▸ Consignes:
a) Relevez, dans l'entretien sur la formation au paysage, toutes les professions que la nouvelle formation réunit.
b) D'après l'entretien sur la formation au paysage, qu'apporte le fait que les étudiant·es travaillent majoritairement à mi-temps en agence ?

Na­ta­cha Guil­lau­mont: «Le pay­sage est fé­dé­ra­teur»

En 2019, la HES-SO Master a mis en place avec l’UNIGE un Master en développement territorial (MDT), dont l’une des orientations est dédiée au paysage . L’atelier, pluridisciplinaire, forme des étudiant·es de différents horizons aux dynamiques du vivant.

Date de publication
01-05-2023

TRACÉS: Avons-nous besoin de plus d’architectes du paysage en Suisse?
Natacha Guillaumont: Oui! L’Office fédéral de l’environnement (OFEV) indique qu’il faudrait former six fois plus de paysagistes qu’actuellement pour assurer la planification territoriale et paysagère. Toute la profession est sous pression: les bureaux ont trop de travail, n’arrivent pas à répondre aux demandes, ni à embaucher. Nos étudiant·es trouvent immédiatement un emploi après leurs études, depuis des années, aussi directement après le Bachelor. En 2019, nous avons lancé un nouveau Master paysage, au sein d’une formation romande en urbanisme, qui associe la HES-SO Master et l’Université de Genève (UNIGE). Celui-ci s’inscrit dans la continuité d’un Master pluridisciplinaire lancé en 2014 déjà. La nouvelle formation réunit des architectes, des géomètres, des géographes, des sociologues, des paysagistes, qui apprennent à projeter ensemble. Ils et elles travaillent majoritairement à mi-temps en agence, ce qui permet de répondre à la pression professionnelle et d’assurer une formation orientée pratique.

Le paysage est plutôt en vogue parmi les étudiant·es en architecture, qui s’y intéressent enfin, et l’intègrent de plus en plus dans leurs projets. C’est positif non?

▸ Extrait des données:
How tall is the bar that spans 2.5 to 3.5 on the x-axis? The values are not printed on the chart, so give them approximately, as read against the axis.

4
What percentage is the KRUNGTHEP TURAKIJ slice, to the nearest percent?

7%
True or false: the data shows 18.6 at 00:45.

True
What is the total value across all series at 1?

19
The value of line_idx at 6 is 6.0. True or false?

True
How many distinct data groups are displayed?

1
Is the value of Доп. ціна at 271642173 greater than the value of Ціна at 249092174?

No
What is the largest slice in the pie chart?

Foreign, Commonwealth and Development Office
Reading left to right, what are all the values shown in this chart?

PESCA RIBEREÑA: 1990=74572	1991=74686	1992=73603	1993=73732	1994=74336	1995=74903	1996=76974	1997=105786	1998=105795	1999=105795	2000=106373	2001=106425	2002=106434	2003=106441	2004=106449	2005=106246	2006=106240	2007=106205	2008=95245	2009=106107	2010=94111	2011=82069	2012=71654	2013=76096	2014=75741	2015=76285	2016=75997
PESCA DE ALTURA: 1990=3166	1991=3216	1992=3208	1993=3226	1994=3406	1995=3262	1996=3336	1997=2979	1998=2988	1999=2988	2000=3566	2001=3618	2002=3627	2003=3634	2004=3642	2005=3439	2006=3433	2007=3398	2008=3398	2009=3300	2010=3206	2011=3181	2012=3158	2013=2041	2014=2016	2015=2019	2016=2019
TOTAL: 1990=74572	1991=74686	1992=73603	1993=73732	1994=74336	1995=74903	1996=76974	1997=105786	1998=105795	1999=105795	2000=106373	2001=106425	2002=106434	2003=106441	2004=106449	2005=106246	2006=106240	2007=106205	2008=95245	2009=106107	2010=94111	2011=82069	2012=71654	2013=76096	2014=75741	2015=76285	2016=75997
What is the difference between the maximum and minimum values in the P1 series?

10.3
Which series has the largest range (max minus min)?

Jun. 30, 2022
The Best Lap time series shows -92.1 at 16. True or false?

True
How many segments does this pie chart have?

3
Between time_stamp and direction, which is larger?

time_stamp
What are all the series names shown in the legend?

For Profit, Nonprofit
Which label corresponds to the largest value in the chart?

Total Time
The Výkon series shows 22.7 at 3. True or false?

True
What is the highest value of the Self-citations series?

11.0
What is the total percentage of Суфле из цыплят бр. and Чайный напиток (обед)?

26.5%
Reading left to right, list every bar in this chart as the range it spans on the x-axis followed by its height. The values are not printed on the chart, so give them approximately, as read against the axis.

▸ Corrigé:
a) Architectes, géomètres, géographes, sociologues, paysagistes.

b) Ce travail à mi-temps en agence permet de répondre à la pression professionnelle. Il assure aussi une formation orientée pratique.